Erickson, with his rosy cheeks and long hair, looks like a jolly mountain man or some kind of fur trader. He sat down for the duration of the set, a smile appearing on his face every now and then. Highlights included “Mine Mine Mind,” and “Don’t Shake Me Lucifer,” which got a crowd sparsely sprinkled with Halloween costumes movin’. The base of his signature wail is still there—although now he sounds more like Axl Rose in need of some Throat Coat—able to power through a 17-song set that alternated between the psych-rock of the Elevators and the hard-rock of Erickson’s solo work.
He had to be helped off stage, but not back on—the crowd refusing to leave without an encore. The band blasted through the headbanger “Two-Headed Dog (Red Temple Prayer)” before serving up the main event. To commemorate the influence of “You’re Gonna Miss Me”—the song that launched 1,000 garage bands, they brought out ZZ Top’s Billy Gibbons—a fellow Texan and longtime champion of the outsider artist. His surprise appearance added an extra vibrancy to the song—causing the crowd to once again chant Roky’s name as they spilled out into the night.

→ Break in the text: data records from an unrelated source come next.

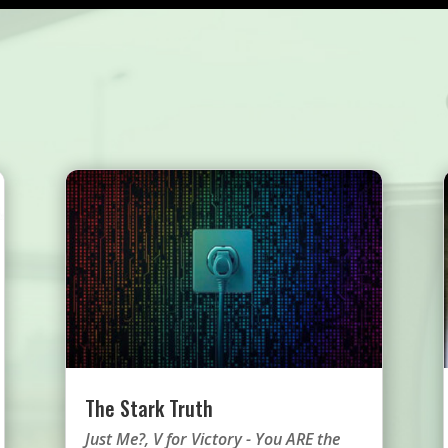
The Stark Truth
Just Me?
,
V for Victory - You ARE the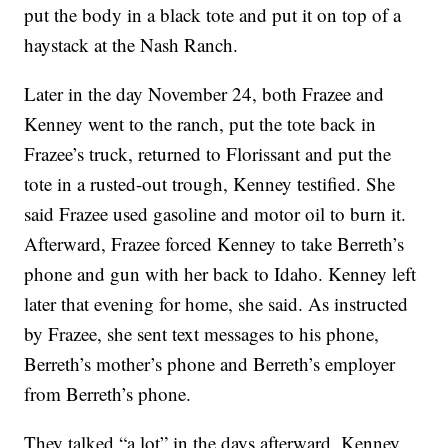
put the body in a black tote and put it on top of a
haystack at the Nash Ranch.
Later in the day November 24, both Frazee and
Kenney went to the ranch, put the tote back in
Frazee’s truck, returned to Florissant and put the
tote in a rusted-out trough, Kenney testified. She
said Frazee used gasoline and motor oil to burn it.
Afterward, Frazee forced Kenney to take Berreth’s
phone and gun with her back to Idaho. Kenney left
later that evening for home, she said. As instructed
by Frazee, she sent text messages to his phone,
Berreth’s mother’s phone and Berreth’s employer
from Berreth’s phone.
They talked “a lot” in the days afterward, Kenney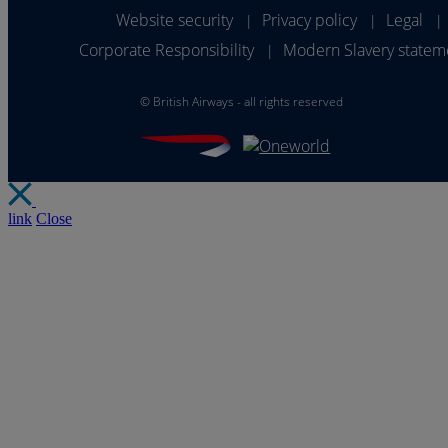
Website security
Privacy policy
Legal
|
|
|
Corporate Responsibility
Modern Slavery statem
|
©
British Airways - all rights reserved
link
Close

The show was opened by our own Death Valley Girls who are touring with Erickson. Guitarist Larry Schemel is doing double duty by also playing with Erickson. As you may know, DVG is a collective of scary-hip rockers peddling brawny, bat-out-of-hell rock n’ roll. “All the bad stuff in the world is gone, starting after this song,” lead singer Bonnie Bloomgarden said in a cartoony, Tommy Pickles voice, launching into a song that sounded like the devil himself peeling out in a Camaro. Bloomgarden screeched and warbled her way through the Sunset Strip slither of “Glow In The Dark” and the organ-accented stomper, “Disco” setting the mood for Erickson’s oddball-rock and creating the perfect soundtrack for a Halloween party in hell.